### To do
Pull out every text line from the entries below and reproduce each one verbatim, omitting the pictures.

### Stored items
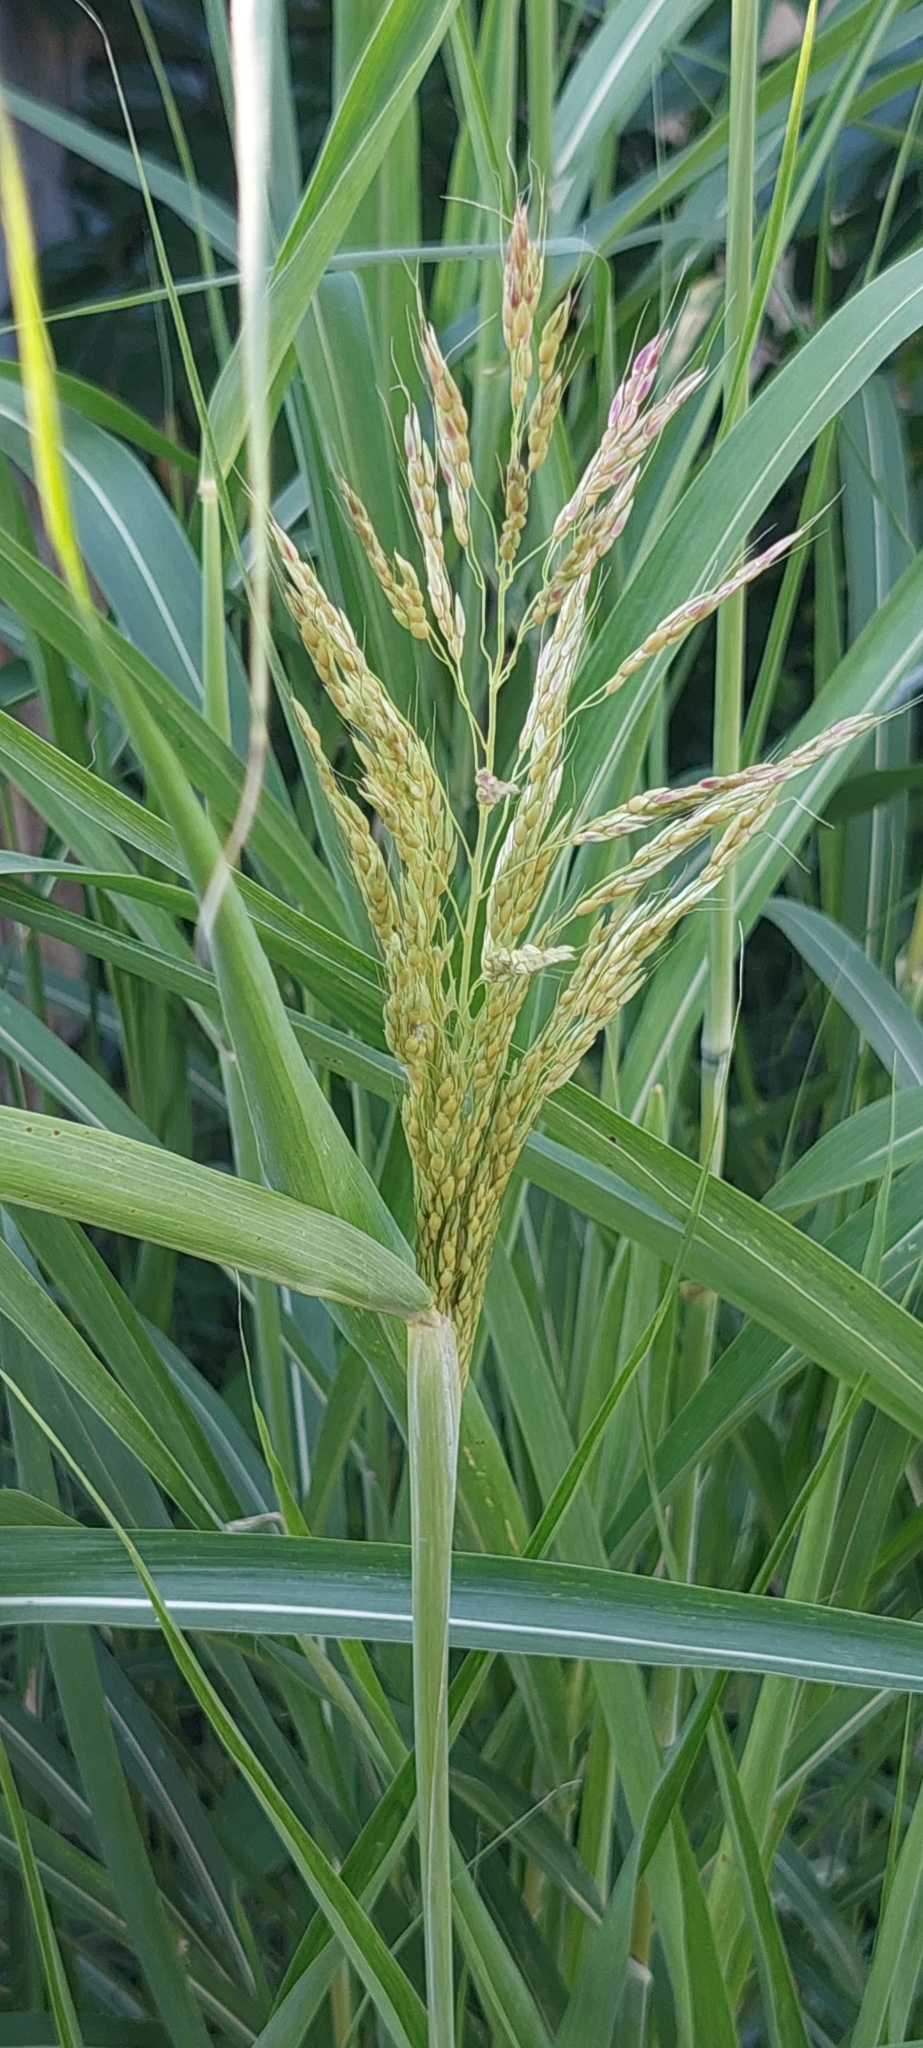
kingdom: Plantae
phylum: Tracheophyta
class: Liliopsida
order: Poales
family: Poaceae
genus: Sorghum
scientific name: Sorghum halepense
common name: Johnson-grass
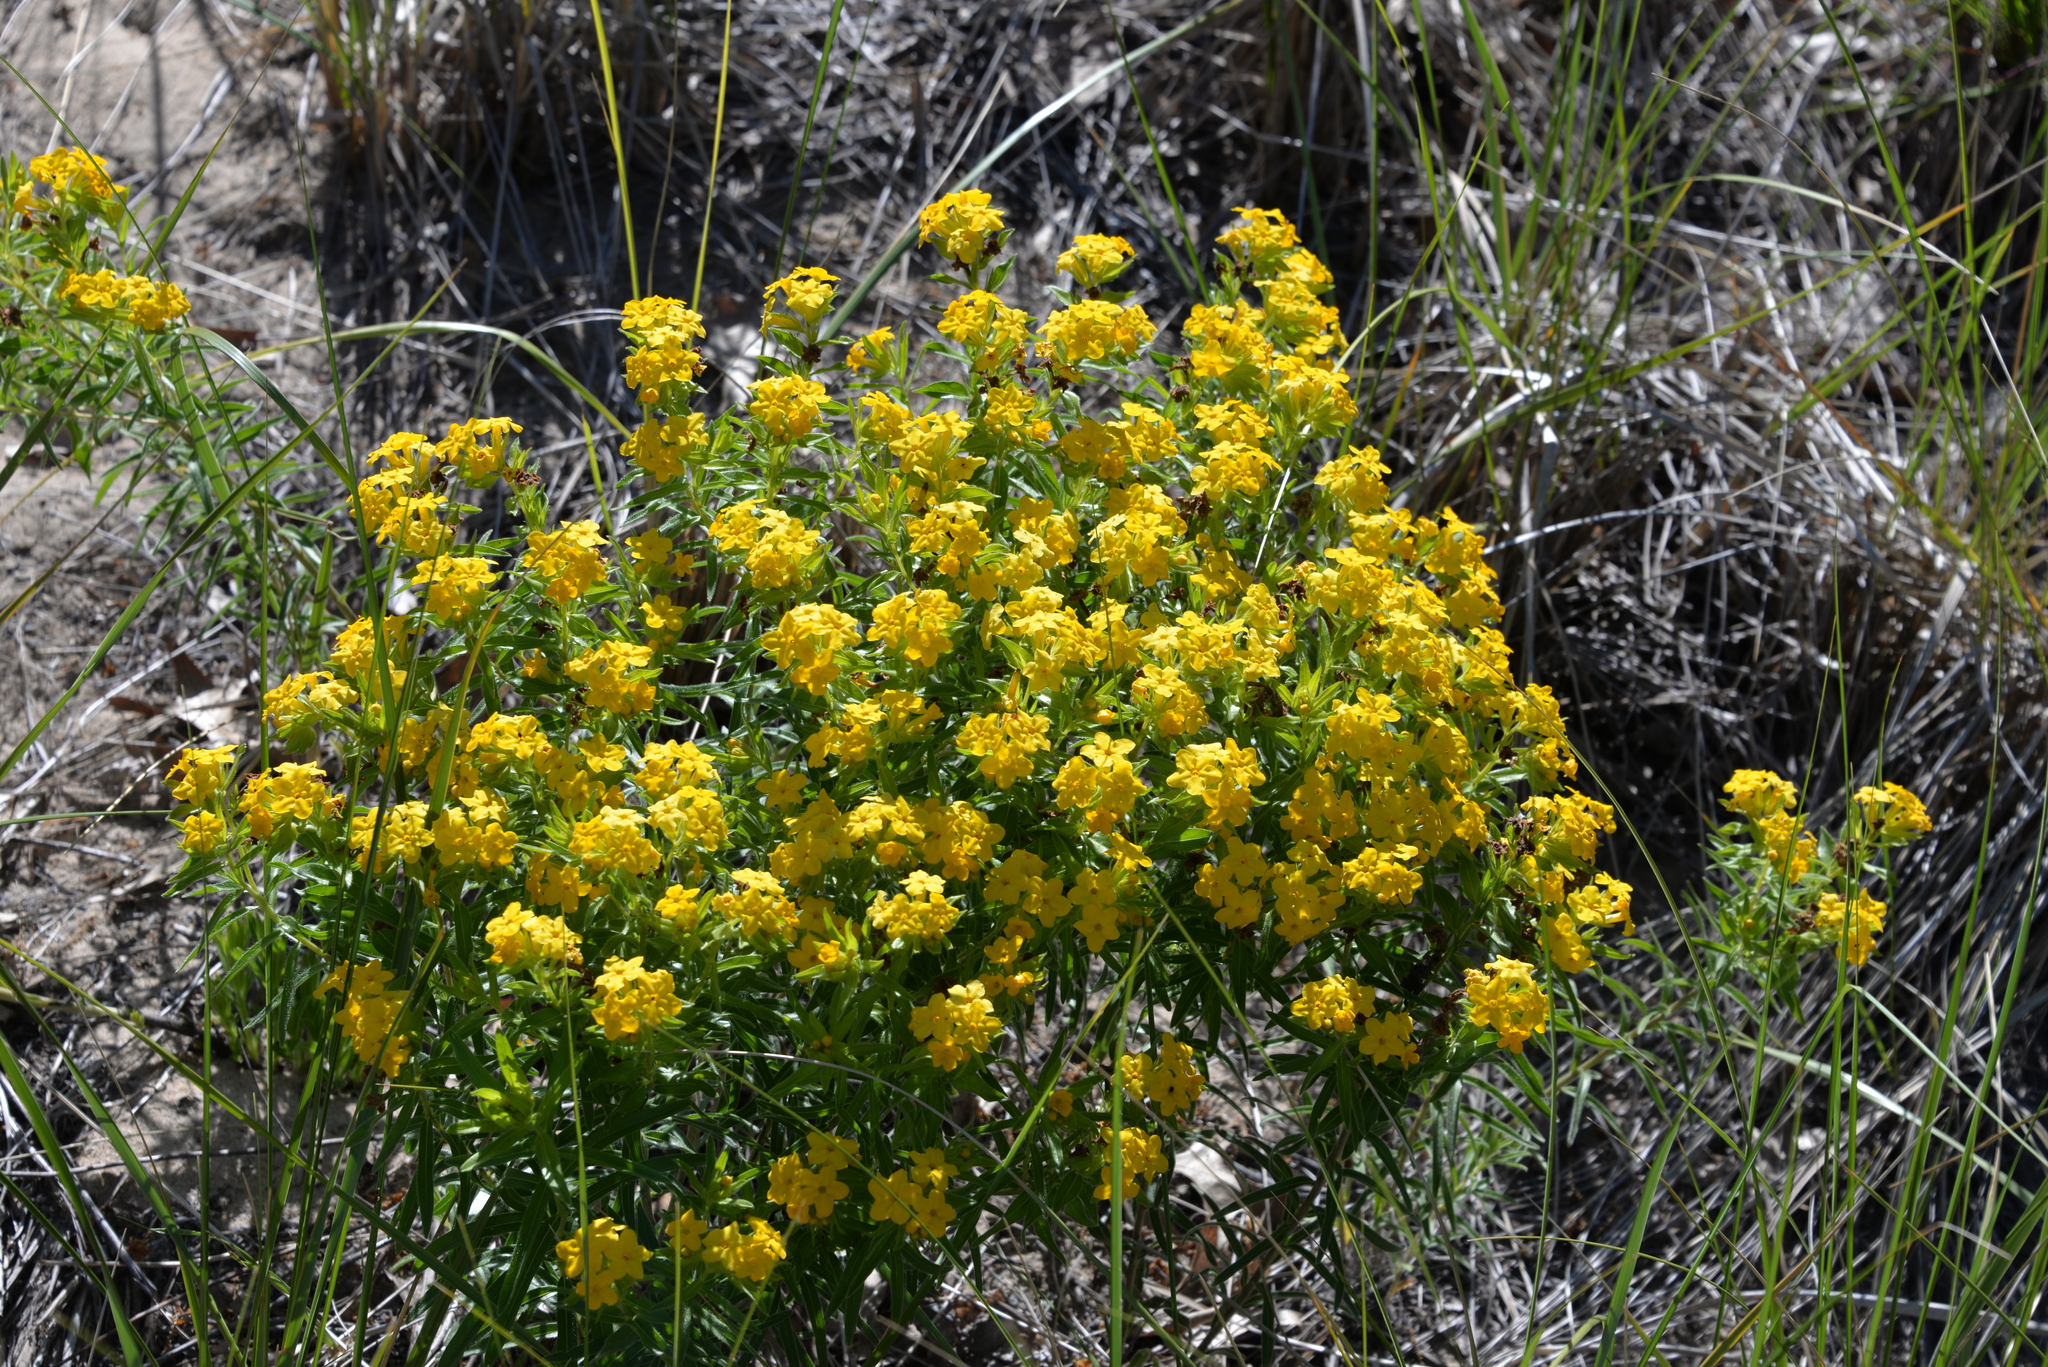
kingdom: Plantae
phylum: Tracheophyta
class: Magnoliopsida
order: Boraginales
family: Boraginaceae
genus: Lithospermum
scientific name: Lithospermum canescens
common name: Hoary puccoon
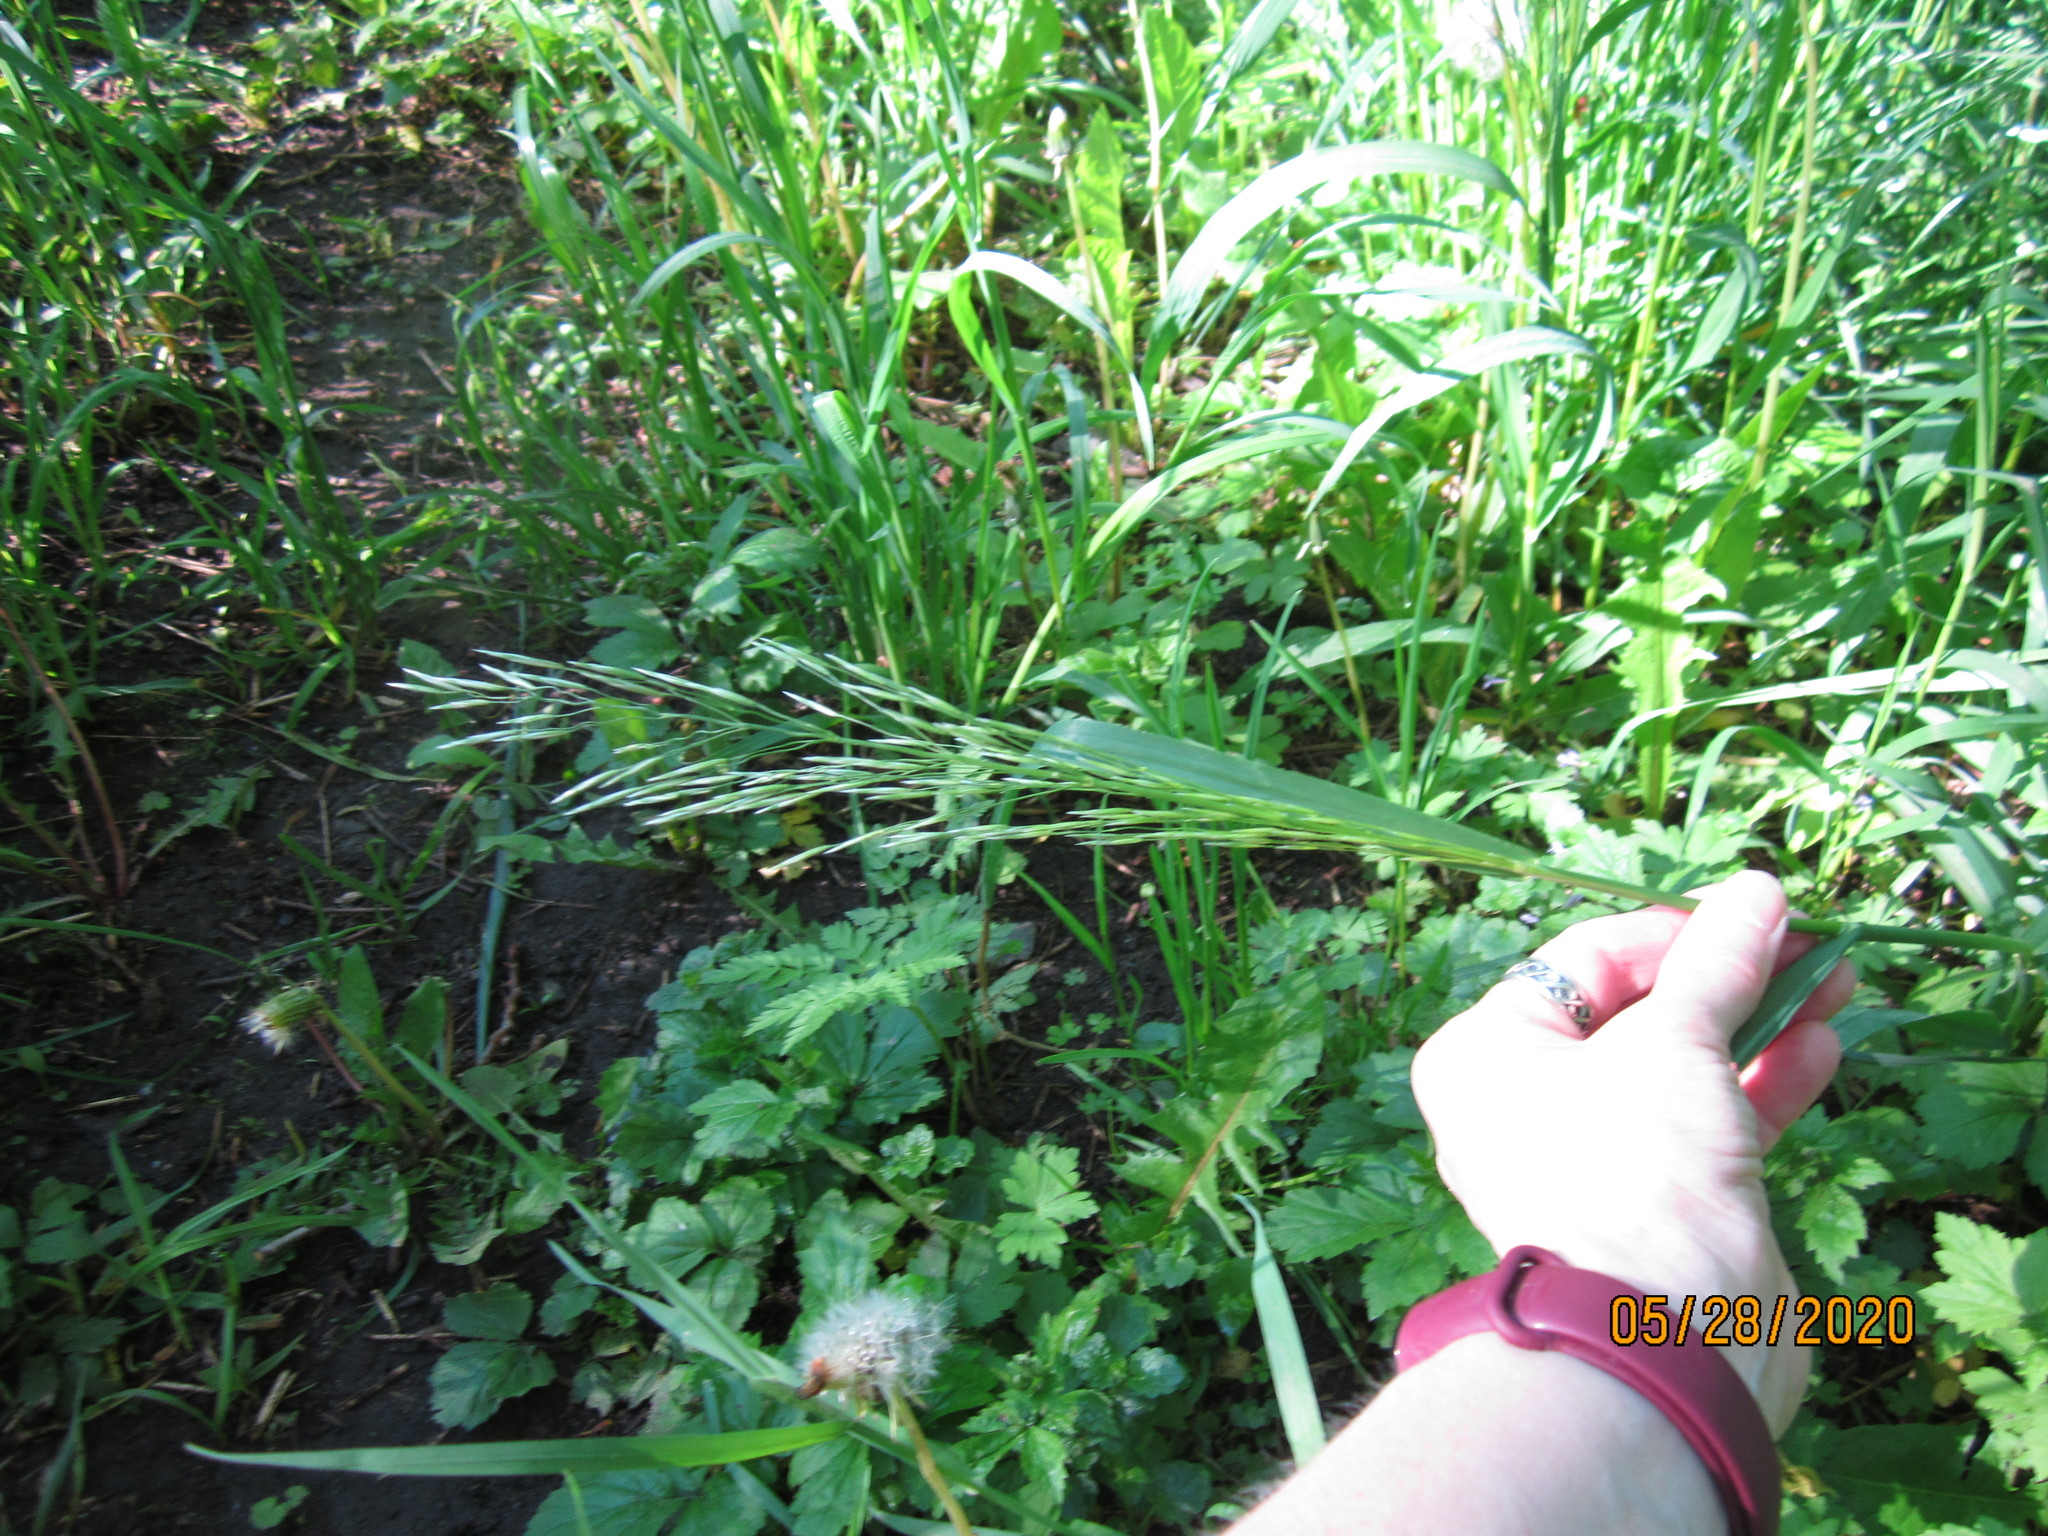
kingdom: Plantae
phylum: Tracheophyta
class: Liliopsida
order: Poales
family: Poaceae
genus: Bromus
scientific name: Bromus inermis
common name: Smooth brome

### Result below
kingdom: Plantae
phylum: Tracheophyta
class: Liliopsida
order: Poales
family: Poaceae
genus: Sorghum
scientific name: Sorghum halepense
common name: Johnson-grass
kingdom: Plantae
phylum: Tracheophyta
class: Magnoliopsida
order: Boraginales
family: Boraginaceae
genus: Lithospermum
scientific name: Lithospermum canescens
common name: Hoary puccoon
kingdom: Plantae
phylum: Tracheophyta
class: Liliopsida
order: Poales
family: Poaceae
genus: Bromus
scientific name: Bromus inermis
common name: Smooth brome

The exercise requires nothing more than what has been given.